_Text section:_
The president chose to flesh out details of his proposals in a speech at the port, which is undergoing $2 billion in upgrades paid for with government and private money. Obama, in the quick trip to South Florida, was trying to show that the economy remains his top priority in the midst of high-profile campaigns on immigration reform and gun control.

Among the proposals Obama will call for:

—Higher caps on “private activity bonds” to encourage more private spending on highways and other infrastructure projects. State and local governments use the bonds to attract investment.

—Giving foreign pension funds tax-exempt status when selling U.S. infrastructure, property or real estate assets. U.S. pension funds are generally tax exempt in those circumstances. The administration says some international pension funds cite the tax burden as a reason for not investing in American infrastructure.

—$4 billion in new spending on two infrastructure programs that award loans and grants.

—A renewed call for a $10 billion national “infrastructure bank” — a proposal from his first term that gained little traction.

_Provided records:_
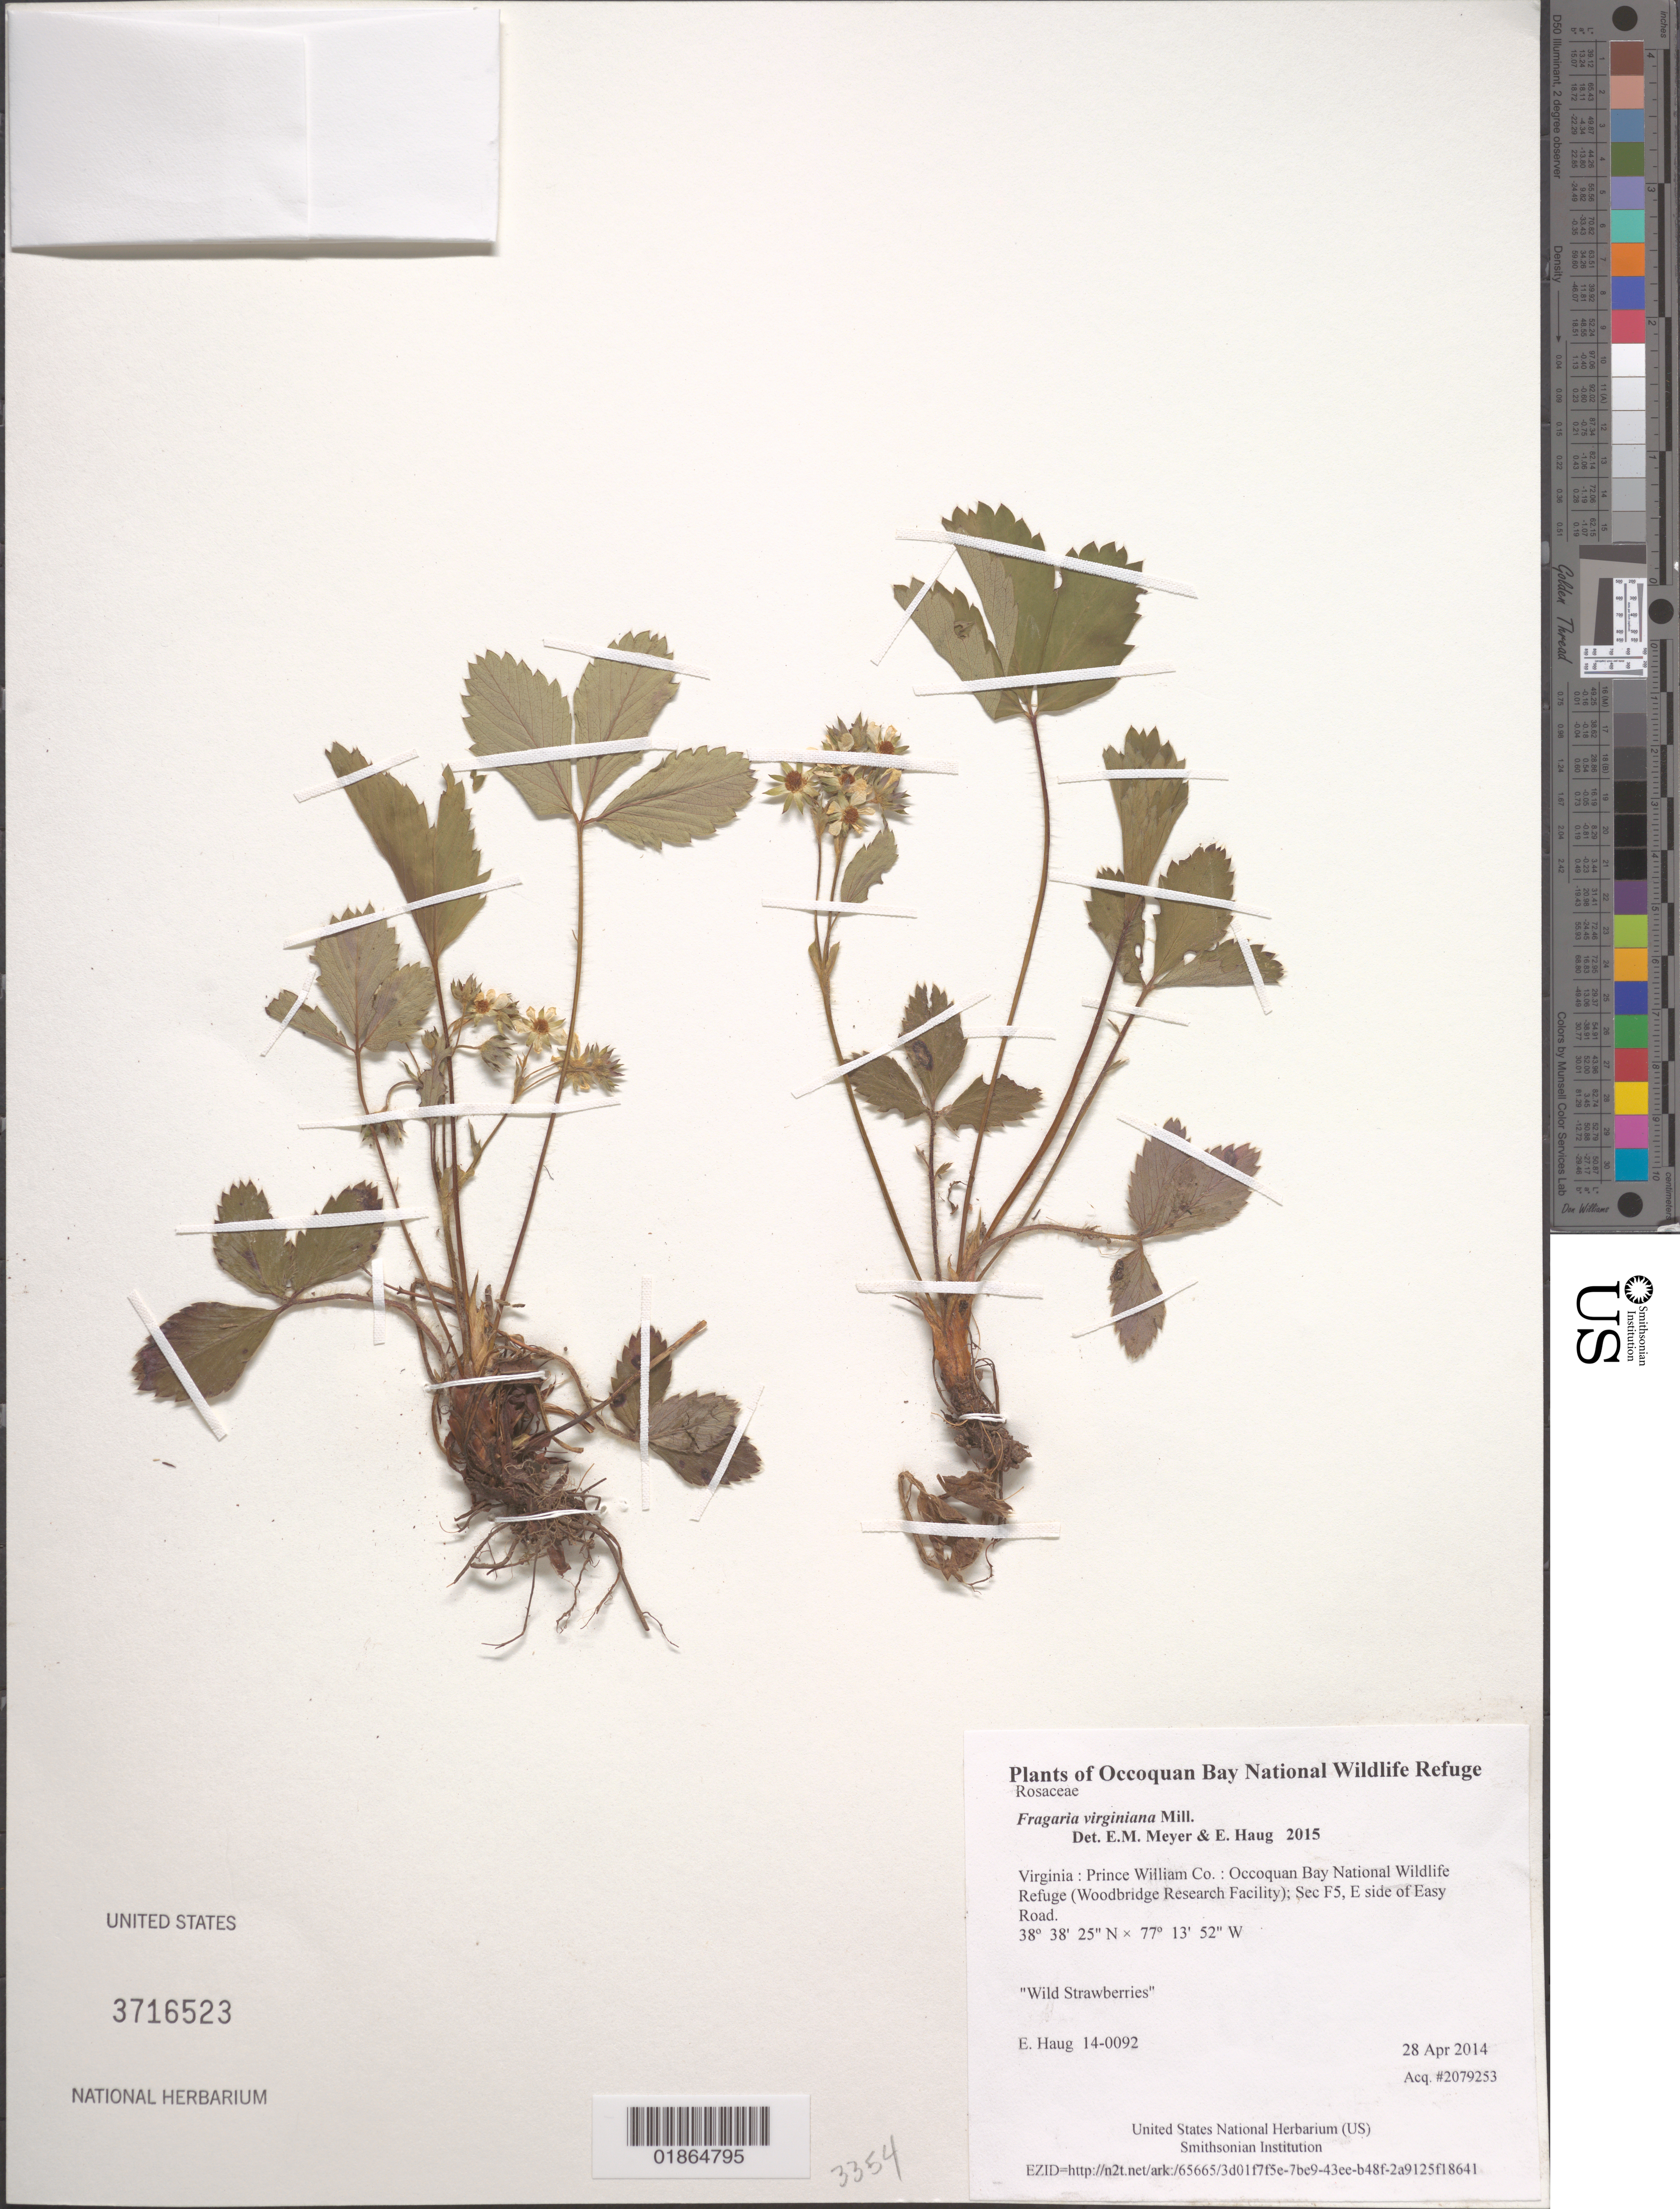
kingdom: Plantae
--
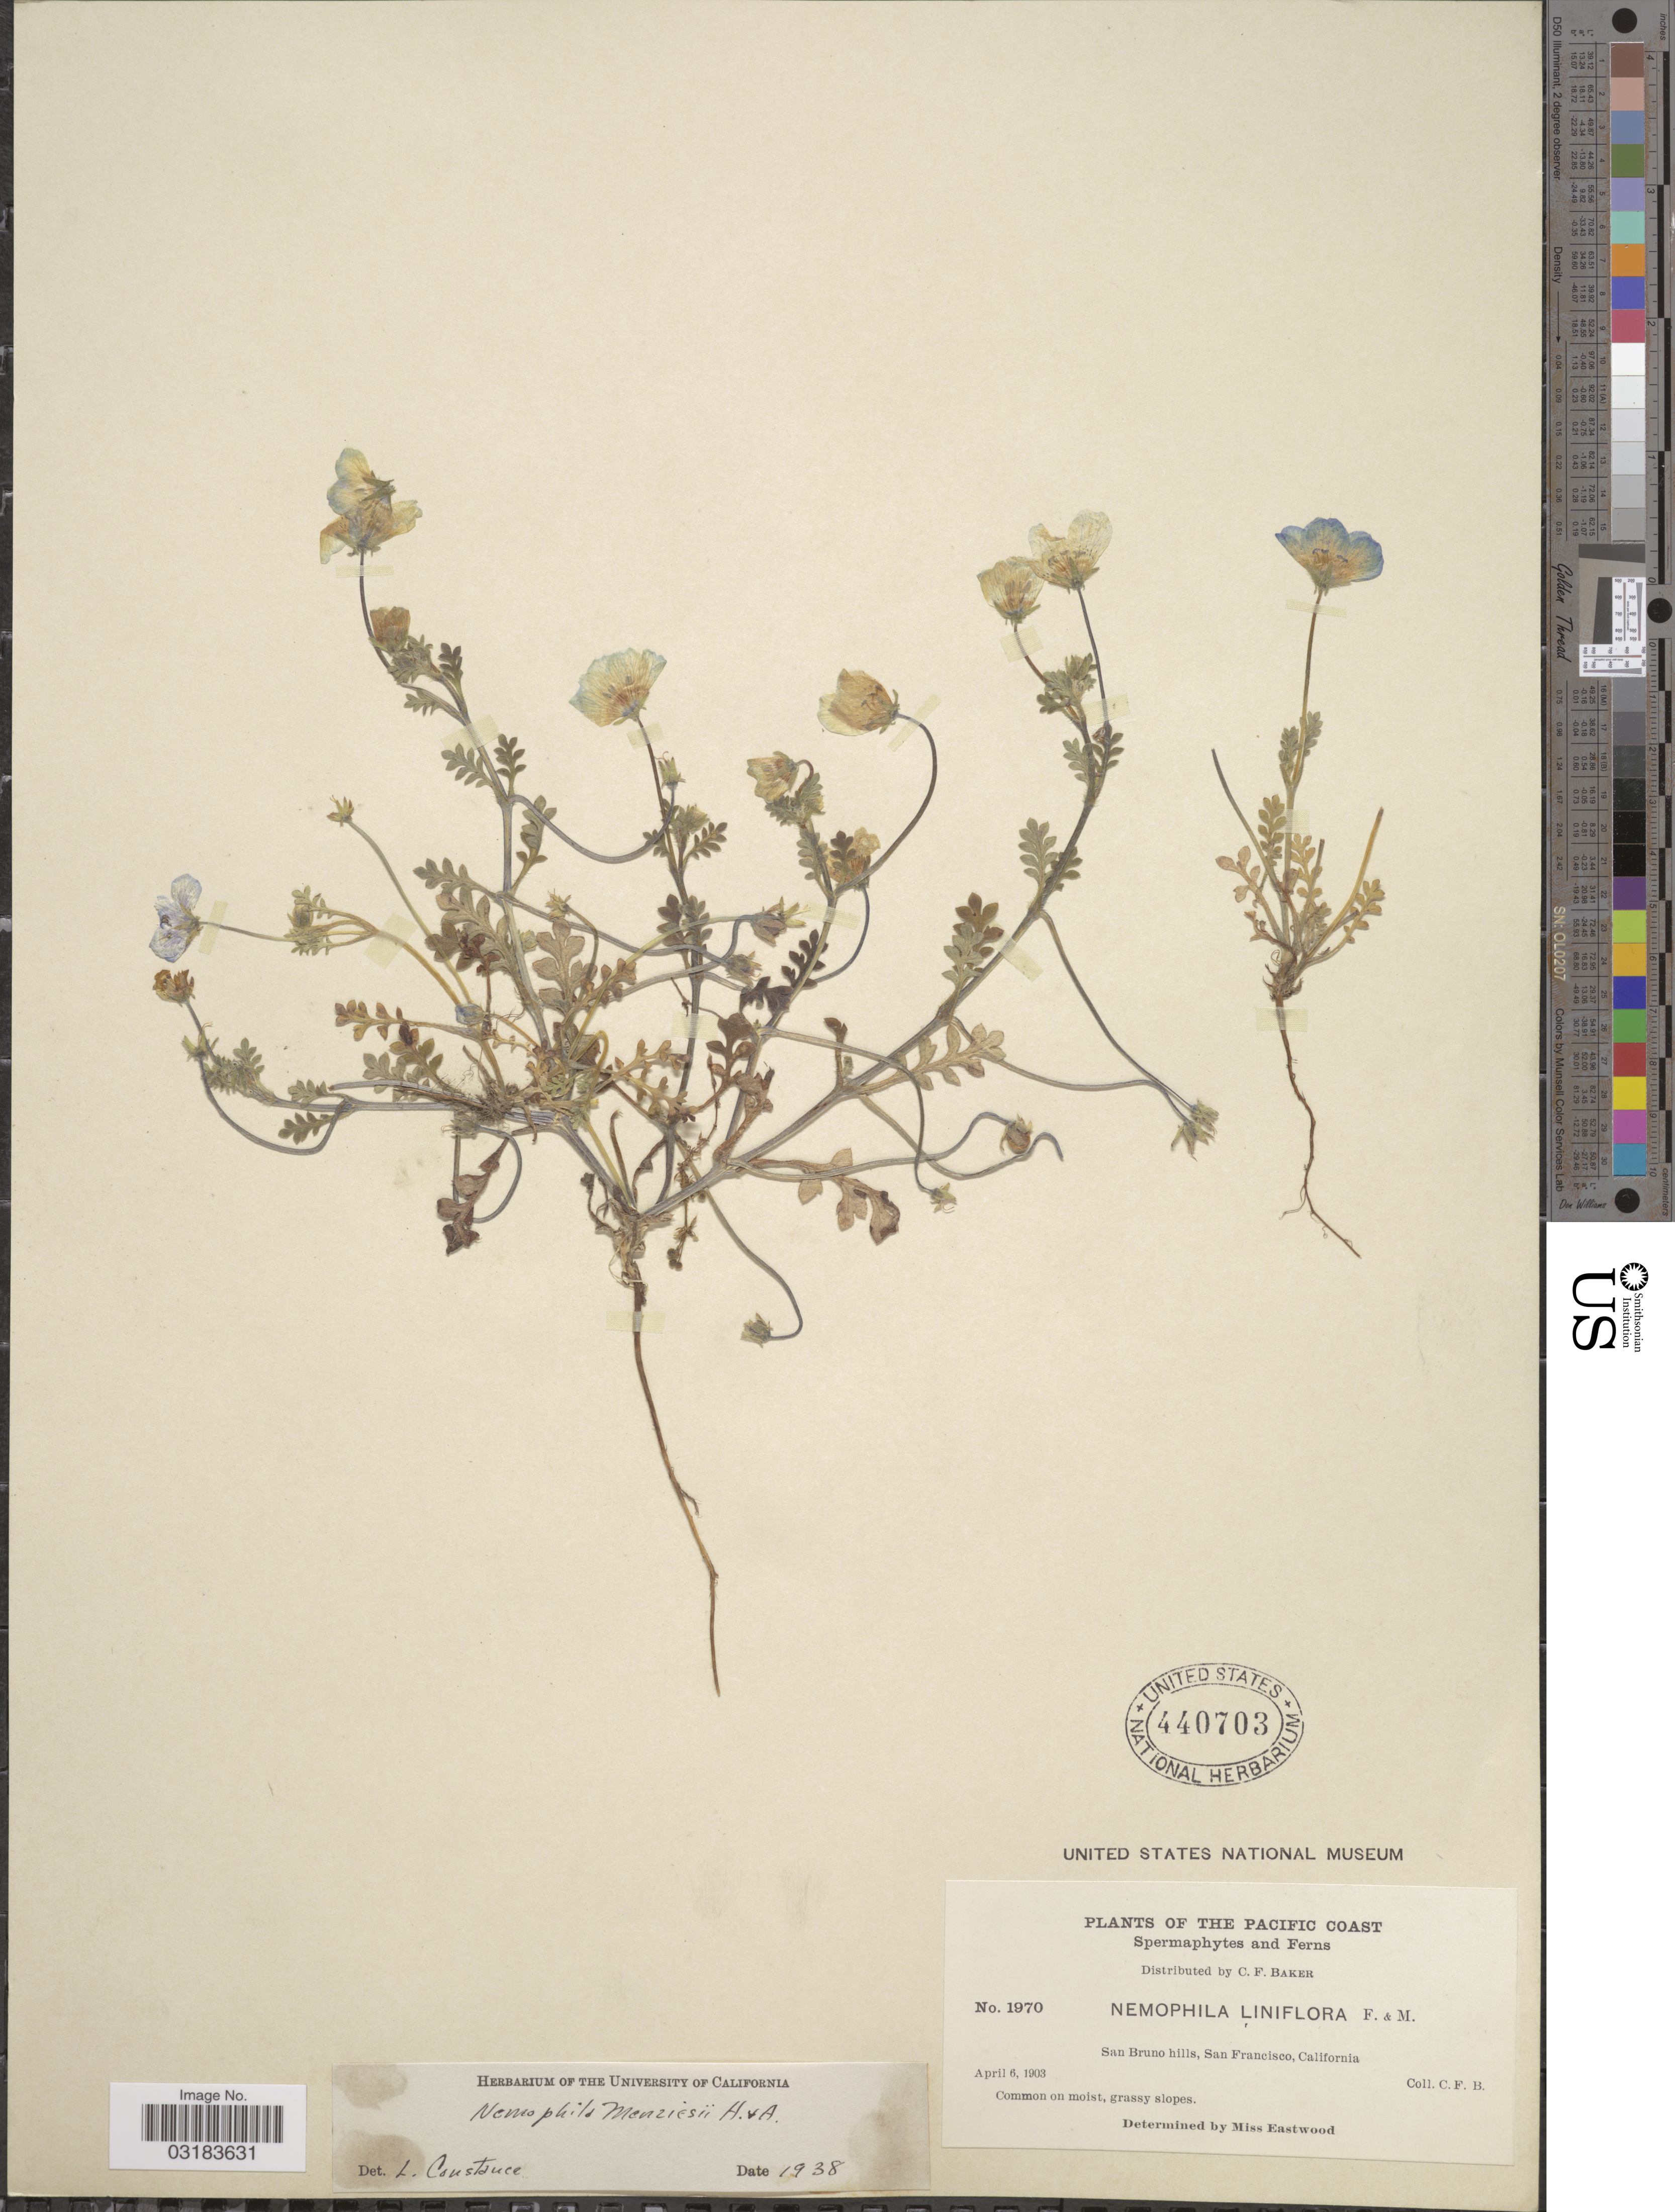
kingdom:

_Task to complete:_ Continue the news passage on Obama's infrastructure proposals at the port, picking up after its last listed proposal.

_Expected answer:_
The president made private-sector infrastructure investment a key part of the economic agenda he rolled out in his State of the Union address last month. He also called in his address for a “Fix-It-First” program that would spend $40 billion in taxpayer funds on urgent repairs.

Obama’s focus on generating more private sector investment underscores the tough road new spending faces on Capitol Hill, where Republican lawmakers often threaten to block additional spending unless it is paid for by tax cuts or other measures.

White House Council of Economic Advisers Chairman Alan Krueger told reporters traveling with Obama that the initiatives being touted Friday will come to $21 billion, not including the $40 billion for Fix it First. Krueger said any increased spending associated with the proposals would not add to the deficit.

Krueger did not detail how the costs would be paid for, saying only that more information would be included in the president’s budget that is scheduled to be released April 10.